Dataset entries
Segment Open
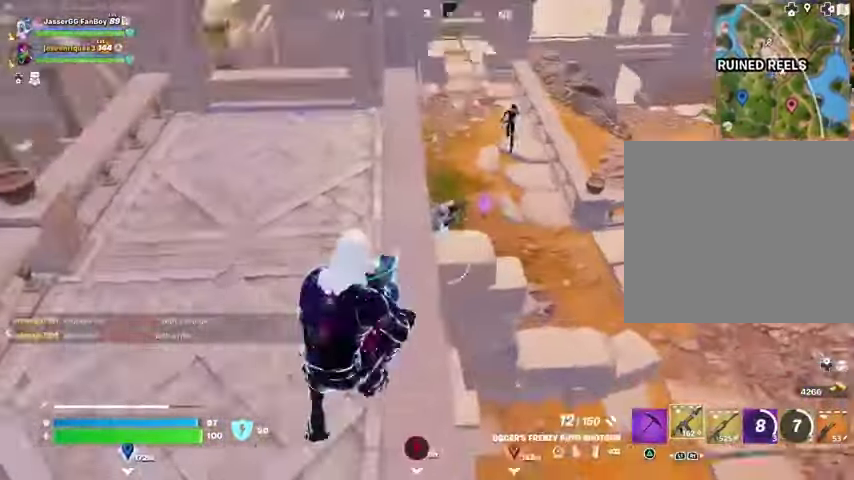
{"dt_ms": 500, "buttons": ["R1"], "left_stick": "up-right", "right_stick": "center", "button_events": [[333, "R2", "down"], [367, "R2", "up"], [467, "R1", "down"]]}
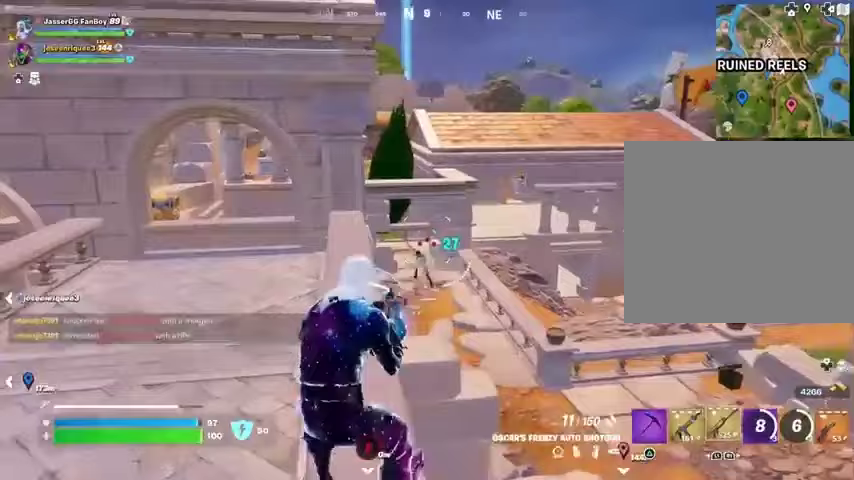
{"dt_ms": 1000, "buttons": [], "left_stick": "up-right", "right_stick": "center", "button_events": [[33, "R1", "up"], [267, "L2", "down"], [433, "R2", "down"], [467, "R3", "down"], [567, "R3", "up"], [633, "L2", "up"], [633, "R3", "down"], [733, "R2", "up"], [733, "R3", "up"], [833, "L3", "down"], [967, "L3", "up"]]}
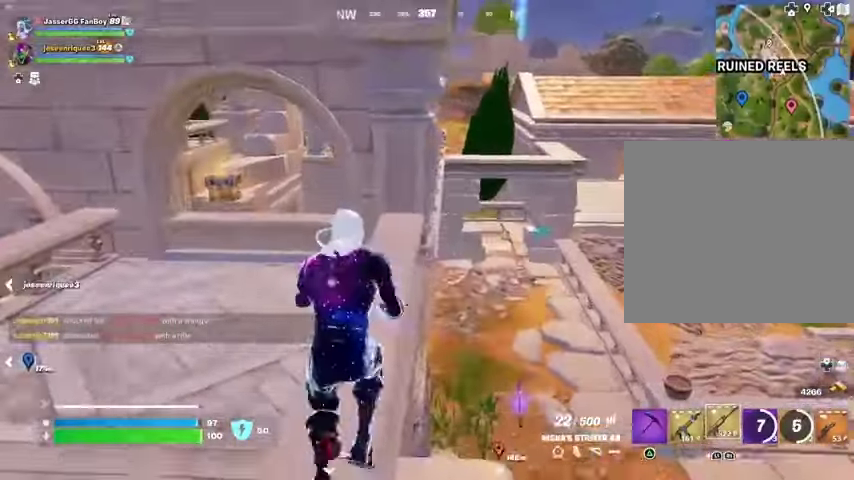
{"dt_ms": 500, "buttons": [], "left_stick": "down-left", "right_stick": "center", "button_events": [[100, "L1", "down"], [167, "L1", "up"], [233, "L1", "down"], [300, "L1", "up"], [333, "CROSS", "down"], [400, "CROSS", "up"]]}
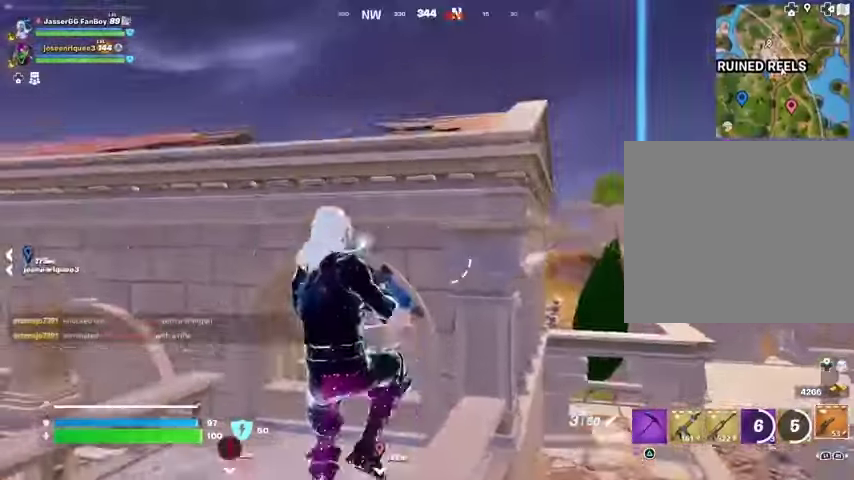
{"dt_ms": 500, "buttons": [], "left_stick": "down", "right_stick": "center", "button_events": [[267, "L1", "down"], [333, "L1", "up"]]}
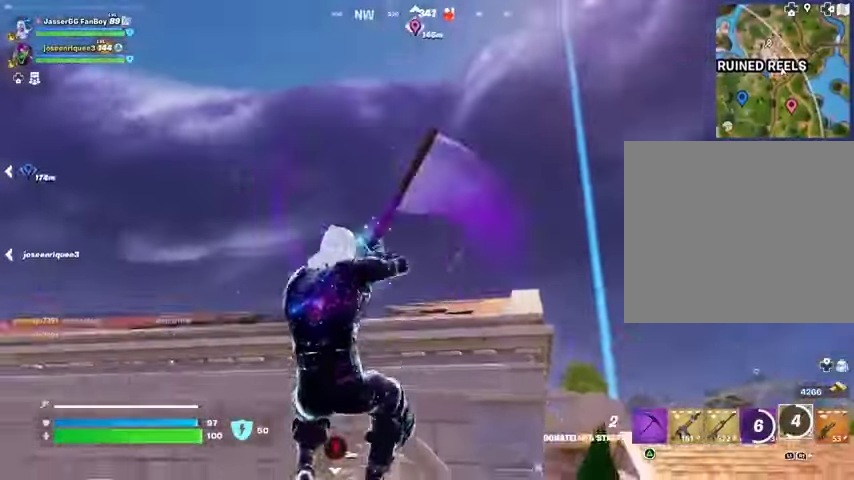
{"dt_ms": 1000, "buttons": [], "left_stick": "down", "right_stick": "down", "button_events": [[100, "L2", "down"], [200, "L2", "up"]]}
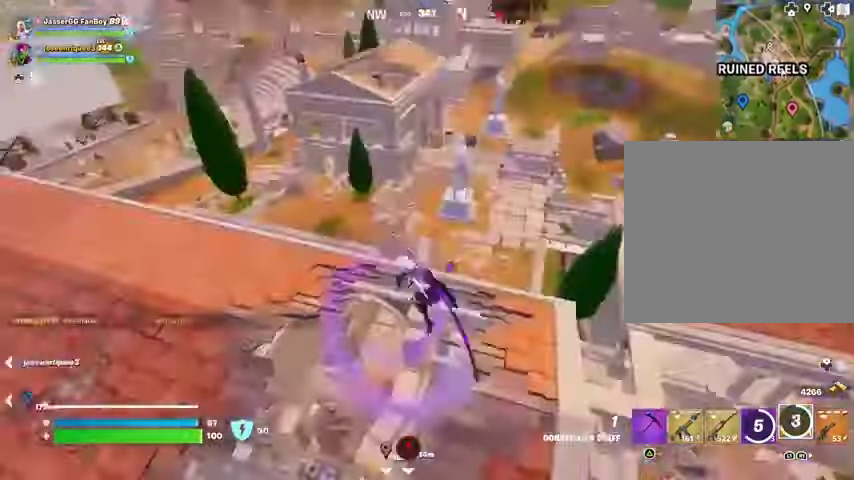
{"dt_ms": 500, "buttons": [], "left_stick": "down-right", "right_stick": "right", "button_events": []}
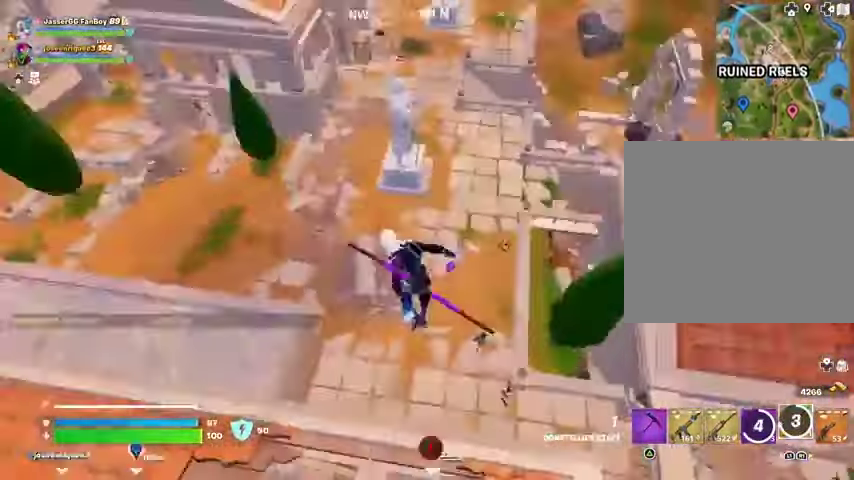
{"dt_ms": 500, "buttons": [], "left_stick": "right", "right_stick": "up-right", "button_events": [[33, "R1", "down"], [100, "R1", "up"], [167, "R1", "down"], [233, "R1", "up"]]}
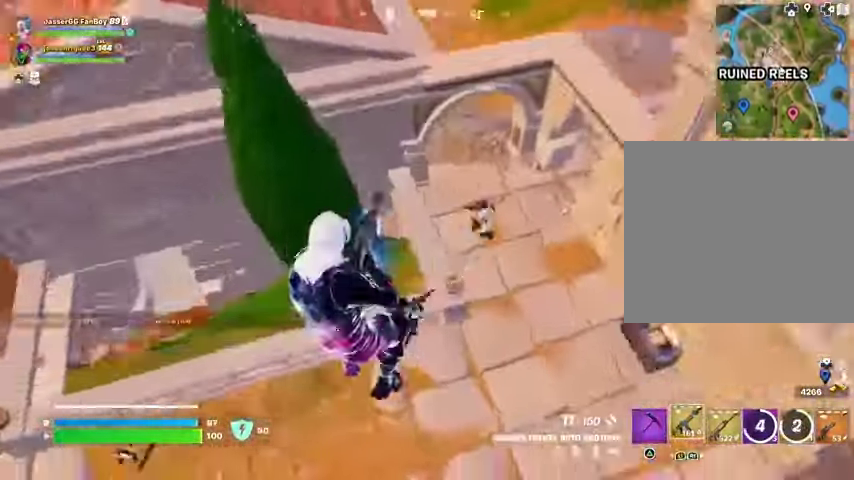
{"dt_ms": 1000, "buttons": ["CROSS"], "left_stick": "center", "right_stick": "center", "button_events": [[200, "R2", "down"], [267, "R2", "up"], [600, "R2", "down"], [667, "R2", "up"], [800, "L3", "down"], [900, "L3", "up"], [967, "CROSS", "down"]]}
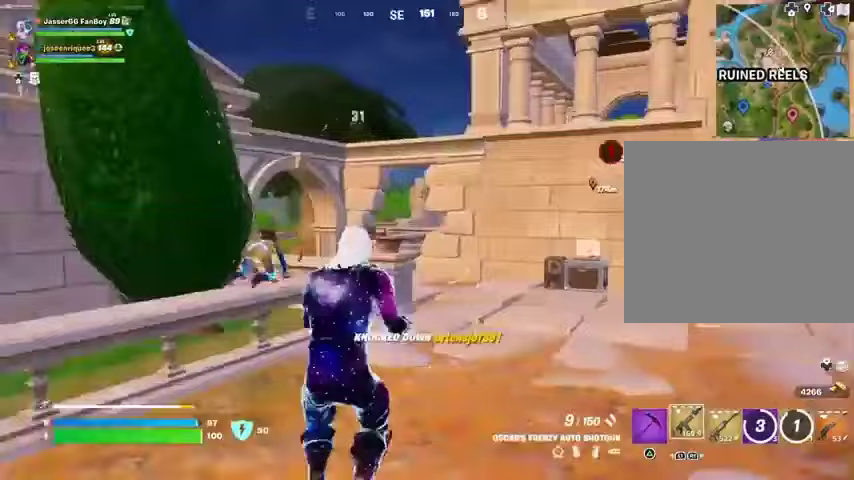
{"dt_ms": 1000, "buttons": [], "left_stick": "down-right", "right_stick": "center", "button_events": [[33, "CROSS", "up"], [433, "R2", "down"], [533, "R2", "up"], [833, "R2", "down"], [933, "R2", "up"]]}
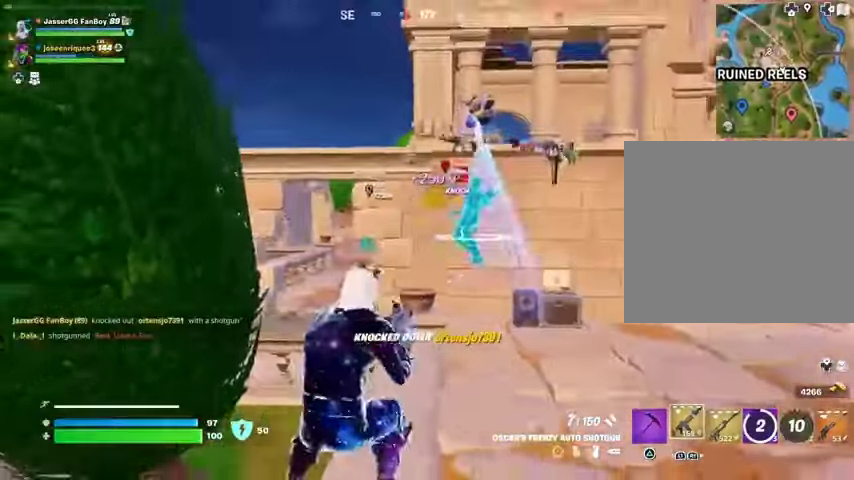
{"dt_ms": 500, "buttons": [], "left_stick": "up-right", "right_stick": "center", "button_events": [[200, "R2", "down"], [300, "R2", "up"]]}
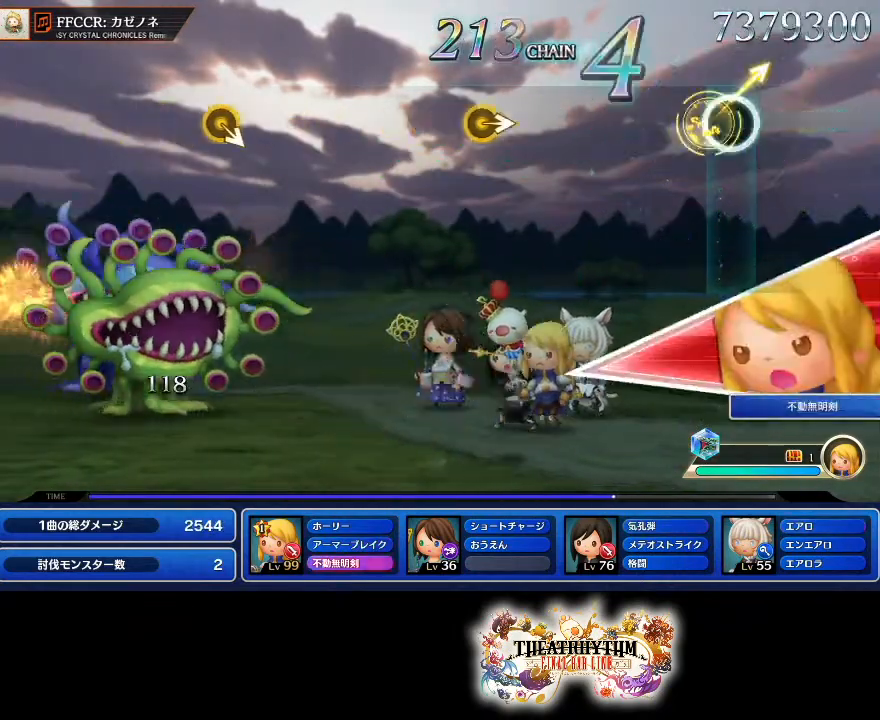
Gameplay with a controller (PlayStation layout); each line is a JSON object with the inputs held at the frame after it. "events" lists button and stick changes between this image and that frame as [ms after this image, input, new state], when the widget could be followed in between. Not read: L1 L3 R1 R3.
{"buttons": [], "left_stick": "center", "right_stick": "center", "events": [[83, "left_stick", "center"]]}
Segment Closed
Work instructions
Text only, no pictures: copy every entry exactly.

Written response
{"dt_ms": 500, "buttons": ["R1"], "left_stick": "up-right", "right_stick": "center", "button_events": [[333, "R2", "down"], [367, "R2", "up"], [467, "R1", "down"]]}
{"dt_ms": 1000, "buttons": [], "left_stick": "up-right", "right_stick": "center", "button_events": [[33, "R1", "up"], [267, "L2", "down"], [433, "R2", "down"], [467, "R3", "down"], [567, "R3", "up"], [633, "L2", "up"], [633, "R3", "down"], [733, "R2", "up"], [733, "R3", "up"], [833, "L3", "down"], [967, "L3", "up"]]}
{"dt_ms": 500, "buttons": [], "left_stick": "down-left", "right_stick": "center", "button_events": [[100, "L1", "down"], [167, "L1", "up"], [233, "L1", "down"], [300, "L1", "up"], [333, "CROSS", "down"], [400, "CROSS", "up"]]}
{"dt_ms": 500, "buttons": [], "left_stick": "down", "right_stick": "center", "button_events": [[267, "L1", "down"], [333, "L1", "up"]]}
{"dt_ms": 1000, "buttons": [], "left_stick": "down", "right_stick": "down", "button_events": [[100, "L2", "down"], [200, "L2", "up"]]}
{"dt_ms": 500, "buttons": [], "left_stick": "down-right", "right_stick": "right", "button_events": []}
{"dt_ms": 500, "buttons": [], "left_stick": "right", "right_stick": "up-right", "button_events": [[33, "R1", "down"], [100, "R1", "up"], [167, "R1", "down"], [233, "R1", "up"]]}
{"dt_ms": 1000, "buttons": ["CROSS"], "left_stick": "center", "right_stick": "center", "button_events": [[200, "R2", "down"], [267, "R2", "up"], [600, "R2", "down"], [667, "R2", "up"], [800, "L3", "down"], [900, "L3", "up"], [967, "CROSS", "down"]]}
{"dt_ms": 1000, "buttons": [], "left_stick": "down-right", "right_stick": "center", "button_events": [[33, "CROSS", "up"], [433, "R2", "down"], [533, "R2", "up"], [833, "R2", "down"], [933, "R2", "up"]]}
{"dt_ms": 500, "buttons": [], "left_stick": "up-right", "right_stick": "center", "button_events": [[200, "R2", "down"], [300, "R2", "up"]]}
Gameplay with a controller (PlayStation layout); each line is a JSON object with the inputs held at the frame after it. "events" lists button and stick changes between this image and that frame as [ms after this image, input, new state], when the widget could be followed in between. Not read: L1 L3 R1 R3.
{"buttons": [], "left_stick": "center", "right_stick": "center", "events": [[83, "left_stick", "center"]]}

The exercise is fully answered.